Start of Material provided

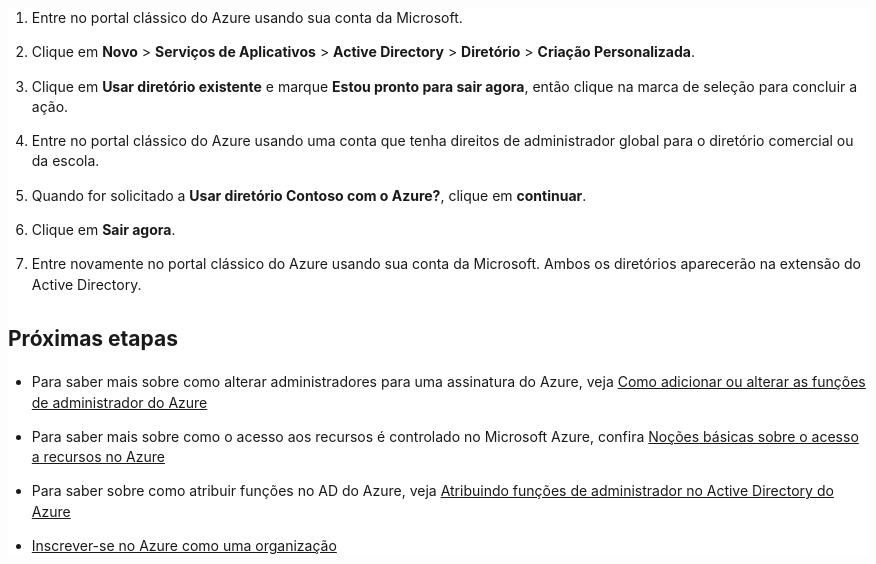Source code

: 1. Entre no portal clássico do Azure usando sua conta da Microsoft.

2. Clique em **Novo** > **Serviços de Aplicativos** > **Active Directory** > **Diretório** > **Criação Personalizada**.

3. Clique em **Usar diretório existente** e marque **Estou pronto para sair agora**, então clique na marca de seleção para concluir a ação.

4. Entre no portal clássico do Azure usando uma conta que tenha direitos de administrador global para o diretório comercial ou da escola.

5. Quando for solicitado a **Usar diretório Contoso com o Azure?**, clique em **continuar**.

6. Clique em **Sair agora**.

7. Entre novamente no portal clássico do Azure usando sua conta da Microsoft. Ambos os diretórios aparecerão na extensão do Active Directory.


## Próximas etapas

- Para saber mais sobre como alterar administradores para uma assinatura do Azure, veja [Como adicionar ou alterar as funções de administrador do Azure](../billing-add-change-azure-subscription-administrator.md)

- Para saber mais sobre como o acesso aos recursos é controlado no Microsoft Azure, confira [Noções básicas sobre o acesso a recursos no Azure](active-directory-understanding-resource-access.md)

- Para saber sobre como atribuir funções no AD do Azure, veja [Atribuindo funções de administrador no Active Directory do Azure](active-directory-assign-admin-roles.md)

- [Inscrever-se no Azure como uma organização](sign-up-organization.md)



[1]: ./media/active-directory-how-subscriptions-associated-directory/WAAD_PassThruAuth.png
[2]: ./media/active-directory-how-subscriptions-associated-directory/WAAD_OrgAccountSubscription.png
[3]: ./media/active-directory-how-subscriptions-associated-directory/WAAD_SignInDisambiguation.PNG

End of Material provided

> [Task instructions]
Using the data above, reproduce exactly the lines between those holding "5. Quando for" and "- [Inscrever-se no", inclusive, and no others.

> [Solved problem]
5. Quando for solicitado a **Usar diretório Contoso com o Azure?**, clique em **continuar**.

6. Clique em **Sair agora**.

7. Entre novamente no portal clássico do Azure usando sua conta da Microsoft. Ambos os diretórios aparecerão na extensão do Active Directory.


## Próximas etapas

- Para saber mais sobre como alterar administradores para uma assinatura do Azure, veja [Como adicionar ou alterar as funções de administrador do Azure](../billing-add-change-azure-subscription-administrator.md)

- Para saber mais sobre como o acesso aos recursos é controlado no Microsoft Azure, confira [Noções básicas sobre o acesso a recursos no Azure](active-directory-understanding-resource-access.md)

- Para saber sobre como atribuir funções no AD do Azure, veja [Atribuindo funções de administrador no Active Directory do Azure](active-directory-assign-admin-roles.md)

- [Inscrever-se no Azure como uma organização](sign-up-organization.md)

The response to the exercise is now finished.